От огненных лет до суверенной армии — Сагадат Нурмагамбетов
Название: | От огненных лет до суверенной армии |
Автор: | Сагадат Нурмагамбетов |
Жанр: | История |
Издательство: | Издательский дом «Жибек жолы» |
Год: | 2005 |
ISBN: | |
Язык книги: | Русский |
Скачать: |
Страница - 11
РОТНЫЙ
Темной сентябрьской ночью, после освобождения многих населенных пунктов, дивизия вышла к реке Молочной. Небо было густо усеяно звездами. При их тусклом свете я переходил от расчета к расчету, проверял готовность подчиненных к бою.
Накануне меня назначили командиром роты. Комбат, капитан Боровко, поздравляя, сказал:
- Я за тебя горой стоял.
— Спасибо, Алексей Тимофеевич, постараюсь не подвести, — заверил я.
Теперь забот прибавилось. Рота - не взвод, от расчета к расчету не набегаешься. Поэтому старался как можно плодотворнее использовать минуты затишья, время передвижения для того, чтобы проанализировать действия роты. С командирами взводов беседовал особенно много. Боевой опыт теперь у меня имелся, я старался передать его офицерам.
В период подготовки к прорыву оборонительного рубежа на реке Молочной очень много тренировались. Я внимательно прислушивался и к бойцам, и к командирам расчетов, и к взводным, когда они предлагали что-то свое при выполнении учебной задачи, проводя аналогию с эпизодами из прошедших боев. Все больше и больше убеждался в том, что наши бойцы - замечательные люди и живут единой думой - бить беспощадно врага.
Многое перенял у командира взвода лейтенанта Трофима Алексеевича Сычова. Молод он был, как и я, но рассудительности — будто век прожил. Трофим был красив, русоволос. Любили его не только бойцы взвода, но и вся рота. Родом лейтенант был из города Ливны Орловской области. Когда в августе наши войска освободили город Орел, Трофим сиял, пел задорные частушки, всех приглашал в гости на Орловщину. И непременно осенью, когда антоновка отлежится в амбаре, притрушенная сеном. Говорил: «От одного запаха яблок пьяными будете».

Задания >>
1 > Перепишите из фрагмента текст от слов «От огненных лет до суверенной армии —» до слов «тебя горой стоял.».
2 > Из какого города, согласно фрагменту, был родом лейтенант Трофим Алексеевич Сычов?

Изображения с координатами ключевых точек >>
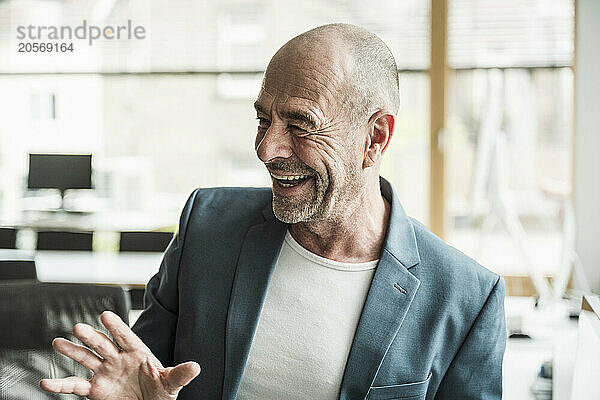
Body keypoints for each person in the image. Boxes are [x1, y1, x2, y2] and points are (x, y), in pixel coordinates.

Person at [41, 24, 506, 400]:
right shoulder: (207, 225)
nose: (266, 149)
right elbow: (144, 378)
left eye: (300, 125)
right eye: (264, 119)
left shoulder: (466, 298)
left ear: (375, 138)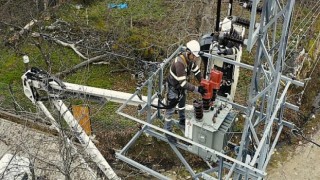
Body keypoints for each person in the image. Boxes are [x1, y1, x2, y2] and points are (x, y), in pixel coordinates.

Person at [164, 40, 207, 143]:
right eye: (194, 55)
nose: (196, 58)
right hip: (173, 89)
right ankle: (167, 132)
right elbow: (183, 83)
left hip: (180, 88)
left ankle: (182, 121)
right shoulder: (180, 63)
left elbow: (196, 71)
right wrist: (198, 90)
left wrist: (203, 82)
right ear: (188, 52)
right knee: (169, 112)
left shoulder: (190, 60)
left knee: (182, 105)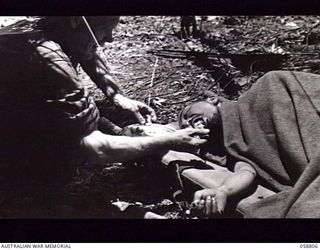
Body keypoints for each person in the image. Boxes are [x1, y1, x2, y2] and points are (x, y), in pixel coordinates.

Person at [0, 16, 209, 217]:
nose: (110, 38)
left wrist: (116, 108)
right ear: (75, 19)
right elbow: (96, 148)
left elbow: (88, 50)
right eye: (105, 27)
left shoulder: (34, 32)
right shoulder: (50, 59)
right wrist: (172, 139)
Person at [180, 71, 320, 218]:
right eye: (184, 127)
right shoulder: (233, 148)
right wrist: (223, 191)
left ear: (211, 98)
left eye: (186, 113)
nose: (186, 122)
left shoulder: (270, 83)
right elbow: (245, 172)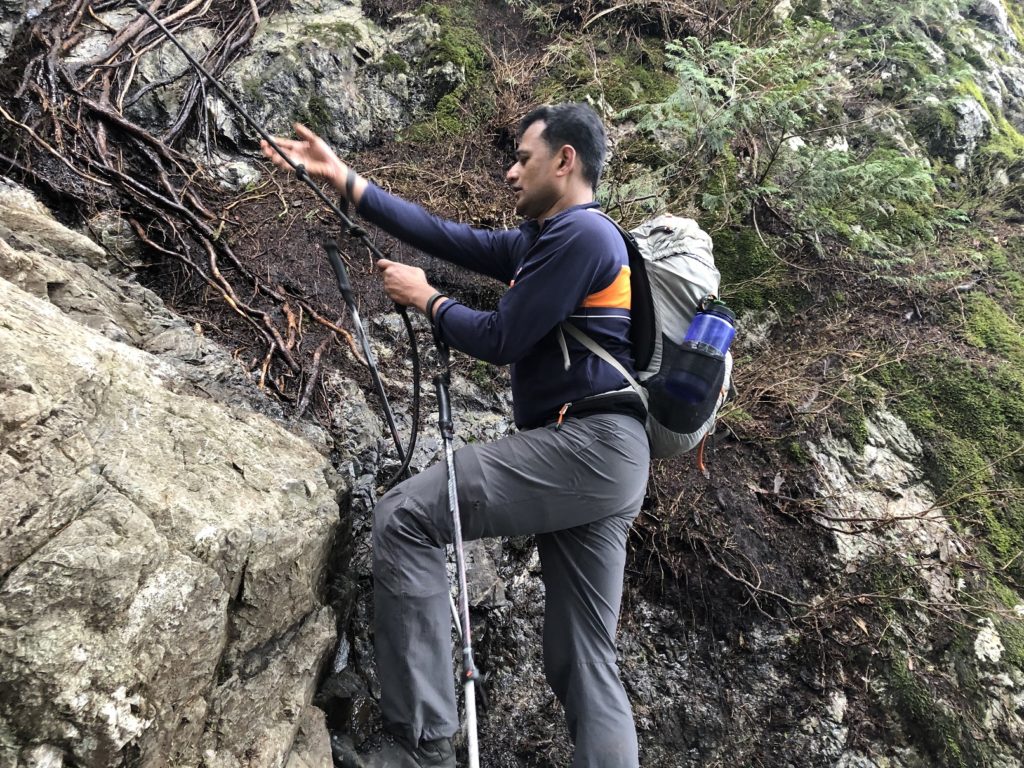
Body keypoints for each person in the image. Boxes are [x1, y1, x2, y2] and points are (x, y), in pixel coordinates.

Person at [262, 103, 650, 768]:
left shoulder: (584, 235)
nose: (510, 172)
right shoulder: (545, 241)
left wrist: (429, 301)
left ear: (565, 160)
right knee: (584, 657)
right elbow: (445, 237)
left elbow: (502, 338)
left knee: (407, 516)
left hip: (586, 446)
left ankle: (423, 745)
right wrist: (344, 179)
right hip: (611, 461)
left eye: (523, 158)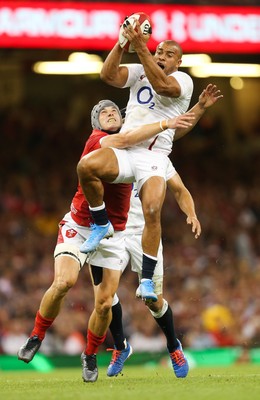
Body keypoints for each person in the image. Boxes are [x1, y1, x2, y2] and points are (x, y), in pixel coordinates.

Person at [17, 100, 194, 376]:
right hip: (86, 226)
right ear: (96, 123)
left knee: (111, 302)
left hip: (125, 234)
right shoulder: (99, 141)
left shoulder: (151, 155)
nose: (110, 113)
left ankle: (94, 355)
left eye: (114, 110)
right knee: (65, 282)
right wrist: (164, 122)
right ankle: (38, 336)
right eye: (103, 112)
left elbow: (172, 144)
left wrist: (195, 111)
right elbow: (130, 137)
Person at [77, 20, 198, 303]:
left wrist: (141, 47)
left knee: (152, 209)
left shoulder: (183, 80)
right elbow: (108, 76)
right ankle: (100, 222)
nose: (161, 55)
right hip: (128, 147)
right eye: (160, 51)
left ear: (179, 61)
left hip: (154, 157)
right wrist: (121, 44)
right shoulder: (141, 68)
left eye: (169, 54)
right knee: (87, 166)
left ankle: (145, 279)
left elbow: (163, 86)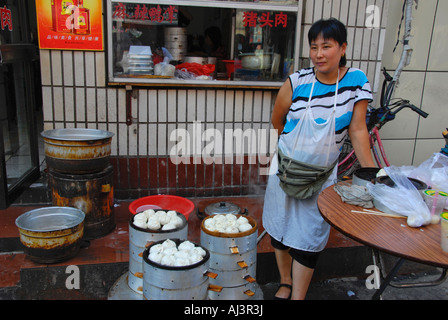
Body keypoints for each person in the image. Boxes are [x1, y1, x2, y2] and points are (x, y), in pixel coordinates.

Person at [262, 18, 376, 300]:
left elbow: (358, 129)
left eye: (327, 46)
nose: (319, 54)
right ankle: (285, 281)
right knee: (279, 230)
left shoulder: (356, 82)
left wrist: (373, 171)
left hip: (323, 175)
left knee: (309, 237)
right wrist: (293, 156)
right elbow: (278, 121)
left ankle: (298, 295)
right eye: (314, 47)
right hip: (286, 171)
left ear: (343, 48)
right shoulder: (297, 81)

Ответы по номерам >>
1 >
От огненных лет до суверенной армии — Сагадат Нурмагамбетов
Название: | От огненных лет до суверенной армии |
Автор: | Сагадат Нурмагамбетов |
Жанр: | История |
Издательство: | Издательский дом «Жибек жолы» |
Год: | 2005 |
ISBN: | |
Язык книги: | Русский |
Скачать: |
Страница - 11
РОТНЫЙ
Темной сентябрьской ночью, после освобождения многих населенных пунктов, дивизия вышла к реке Молочной. Небо было густо усеяно звездами. При их тусклом свете я переходил от расчета к расчету, проверял готовность подчиненных к бою.
Накануне меня назначили командиром роты. Комбат, капитан Боровко, поздравляя, сказал:
- Я за тебя горой стоял.

2 > Из города Ливны Орловской области.